Oklahoma Gov. Kevin Stitt said China has been trying to exert influence at the state level across the United States, which he has rejected while also creating his own international strategy to avoid reliance on China-made imports.
“They’re going to the states now because Congress is so dysfunctional,” Stitt said in an interview on EpochTV’s “American Thought Leaders” program that aired on Aug. 1. “It’s so political. It’s so partisan that they’re literally coming directly to the states.”
Regarding Beijing’s attempts to influence him, Stitt said he has effectively blocked them.
“They don’t reach out to me,” he said. “I’ve shut them down.”
Stitt, now serving his second term as governor after winning reelection in 2022, recalled the supply chain disruptions that occurred during the COVID-19 pandemic. In response, he said, he had his advisers look into the issue. According to him, those disruptions would be 20 times worse in the event of a conflict between China and Taiwan.

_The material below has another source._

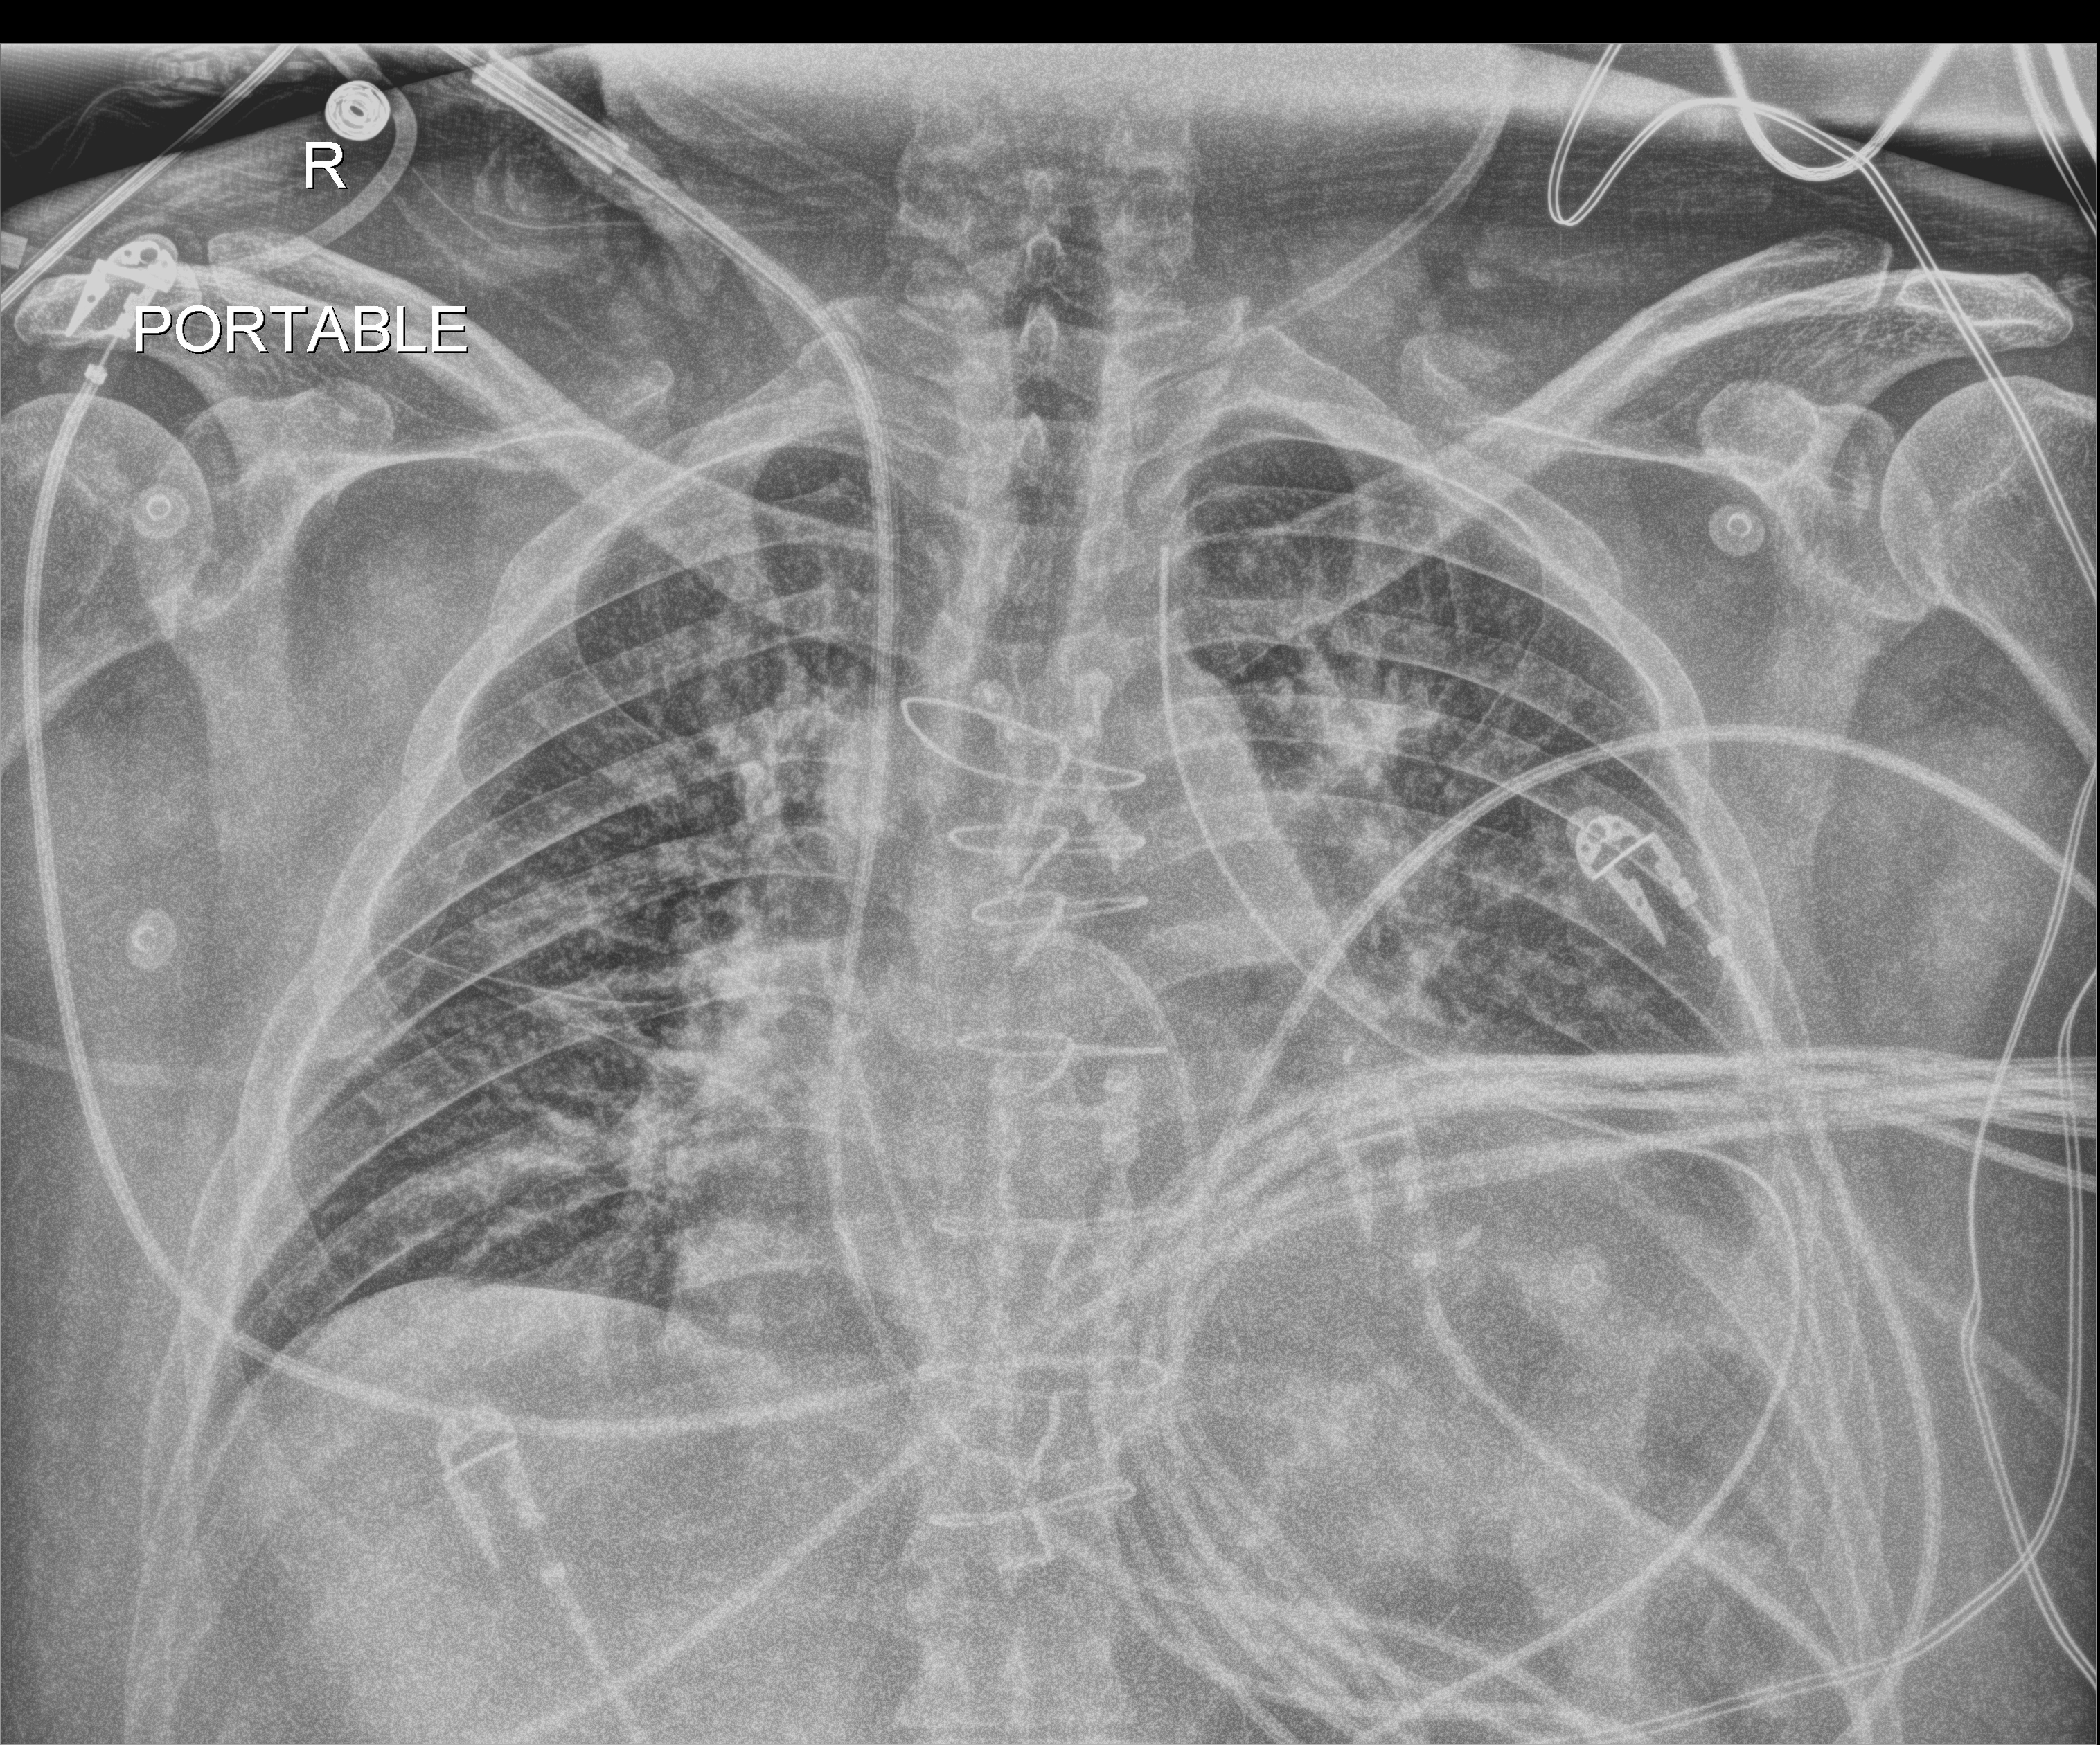
Portable chest radiograph, anteroposterior (AP) projection. Male patient hospitalised with COVID-19, age 18–59 years.
Hospital-stay facts (about this admission, not read from this image; timing relative to this image not recorded): mechanically ventilated during this hospital stay: no.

In June 2024, Stitt issued an executive order to secure Oklahoma against threats posed by foreign adversaries, particularly the Chinese Communist Party. The order mandates that the Office of Management and Enterprise Services conduct a wide range of tasks, including an annual statewide risk assessment to identify vulnerabilities, such as cybersecurity threats, and risks to the electric grid, water infrastructure, and supply chains.
The order also instructs the Office of Management and Enterprise Services to audit critical state procurements and directs state agencies to reduce reliance on single-source procurement.

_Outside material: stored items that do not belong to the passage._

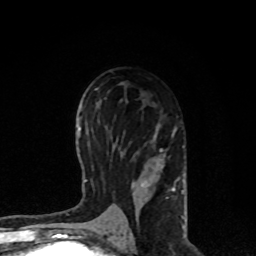
Breast MRI, one axial slice; position 45 of 80 along the scan axis; cropped to one breast; dynamic contrast-enhanced series, time point 2 of 8 at this slice position (early post-contrast); 1.5 T; TE 4.2 ms, TR 7 ms; 256 × 256 image matrix. Female patient.
Annotated regions visible in this slice (semi-automatically segmented with operator editing):
- enhancing-tissue mask used for the functional tumour volume (all voxels passing the contrast-enhancement thresholds inside the analysis volume; usually the tumour): bounding box <106,126,184,227> (left, top, right, bottom; pixels)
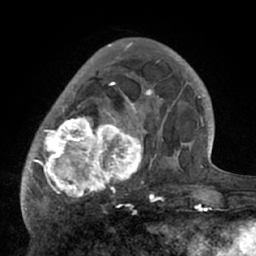
Breast MRI (dynamic contrast-enhanced), one axial slice. Position 20 of 66 along the scan axis. Cropped to one breast. Dynamic contrast-enhanced series, time point 2 of 7 at this slice position (early post-contrast). 1.5 T. TE 3 ms, TR 6.1 ms. 2.4 mm slice thickness. 256 × 256 image matrix. Female patient.
Structures marked on this image (semi-automatically segmented with operator editing):
- enhancing-tissue mask used for the functional tumour volume (all voxels passing the contrast-enhancement thresholds inside the analysis volume; usually the tumour): bounding box [x1, y1, x2, y2] px = [22, 56, 195, 210]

“It’s a national interest for us to bring the supply chain closer to home,” Stitt said. “It also helps us target certain things and promote economic development in our state.”
International Strategy
Stitt said that while securing his state from Chinese regime aggression, he has implemented an international strategy. He has met with 80 different ambassadors to put his state on their radar and signed memoranda of understanding (MOUs) with multiple countries, including the UK and Denmark.
In December 2024, Stitt, accompanied by officials from the Oklahoma Commerce Department, traveled to Taiwan, South Korea, and Japan for a trade mission. In Taiwan, he met with Taiwanese President Lai Ching-te, and the two sides signed an MOU to strengthen collaboration in the energy and aerospace sectors.
Stitt said his Asian trip was about helping U.S. allies “unplug from their reliance on China,” including their reliance on China’s oil, gas, or agricultural products, given that Oklahoma is one of the top natural gas-producing and crude oil-producing states.
“They need to know that they’ve got an ally that they can support,” Stitt said. “That’s part of the reason we make those trips, to see how we can help, what their needs are.”
Earlier this year, the Oklahoma Legislature passed a resolution expressing support for the state’s continued partnership with Taiwan and celebrating the 46th anniversary of the Taiwan Relations Act.
Taiwan and the United States are currently not diplomatic allies, since Washington switched its diplomatic recognition from Taiwan to China in 1979. Nonetheless, under the Taiwan Relations Act of 1979, the United States remains Taiwan’s most important ally and main arms supplier.
‘Critical Mineral Capital’
Stitt said he has been working to position Oklahoma as the “critical mineral capital of the United States.”
In May, Emirates Global Aluminium, which is based in the United Arab Emirates, agreed to invest $4 billion in the construction of an aluminum smelting facility in Oklahoma, the first of its kind in the United States in 45 years. It is to be built at the Port of Inola, east of Tulsa.
According to an MOU signed by Stitt and the company’s CEO, the smelter’s annual capacity would be about 544,000 metric tons. Oklahoma state officials said in May that the project would generate about 1,000 direct jobs and 1,800 indirect jobs.
In 2024, China produced 43 million metric tons of aluminum—about 60 percent of global output—up from just 4 million in 2004.
“The United States is the one that has developed a lot of these processes, mineral to magnet processes,” Stitt said. “We lost all this manufacturing expertise, critical mineral manufacturing, over to China. … And so now we know the mistake of that, and we’re trying to bring that back.
“We have [companies like] USA Rare Earth, Green Li-ion, and Blue Whale. We’ve got all the battery companies coming. We’ve got new battery companies that are making lithium and phosphorus-type materials that are going to go into the new type of batteries instead of the cobalt-nickel type stuff.”
Green Li-ion, headquartered in Singapore, has a plant located in Atoka, Oklahoma, that produces battery-grade cathode and anode materials from spent batteries. In June 2024, Stitt and other state leaders participated in the grand opening ceremony of the plant.
Blue Whale Materials, which announced its investment in Oklahoma in 2023, has a lithium-ion battery recycling facility in Bartlesville, Oklahoma.
In January, Stitt took to X to announce that USA Rare Earth had manufactured its “first batch of rare earth magnets” at its plant in Stillwater, Oklahoma.
“This is a major win—helping America secure the critical mineral supply chain from the Chinese Communist Party,” Stitt wrote.